La semaine suivante, j’ai entendu Fiston demander à Chéri de lui apprendre à changer ses pneus d’hiver contre des pneus d’été, pour économiser. Chéri est d’une disponibilité et d’une patience infinies quand un jeune veut apprendre.

Fiston avait tout ça en lui, cette indépendance, cette autonomie, et je continuais à le gâter comme Grand-papa Poule m’avait gâtée, moi. Je continuais à avoir peur de ne pas en faire assez. Comme Grand-papa Poule. Pourtant, il aurait suffi que je sois là, que Fiston sache qu’il pouvait compter sur moi au besoin. Il était prêt et je ne l’ai pas compris. Je ne l’ai pas vu. Il fallait juste lui donner de l’air, de l’espace, pour qu’il l’occupe lui-même, et m’effacer derrière mon tout-petit devenu assez grand pour quitter le nid (ce qu’il fera très bientôt, pour aller au cégep à l’autre bout du Québec).

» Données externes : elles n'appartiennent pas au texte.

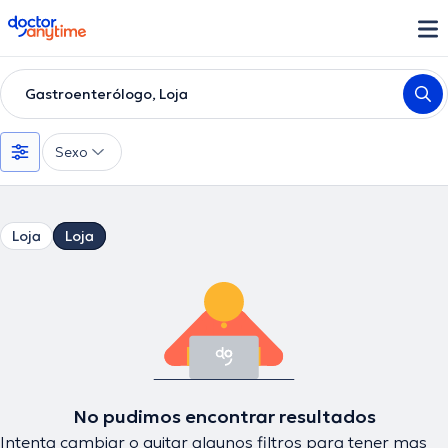
doctoranytime
Gastroenterólogo, Loja
Sexo
Loja
Loja
No pudimos encontrar resultados
Intenta cambiar o quitar algunos filtros para tener mas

Je ne l’avais pas réalisé, mais j’écris de moins en moins sur lui. Je comprends maintenant pourquoi : il ne dit presque plus de phrases d’ados, il discute avec nous à table au lieu de dire automatiquement « noir » quand on dit « blanc », il argument pour vrai, il a un sens de l’humeur à lui, il ne ressemble plus à tous les ados. Il construit, jour après jour, l’adulte qu’il sera bientôt. Il a grandi.

Cette fois, je crois que j’ai compris (je me donne le droit de faire quelques rechutes, quand même, sinon ce ne serait pas moi). C’est magnifique de le voir grandir ainsi.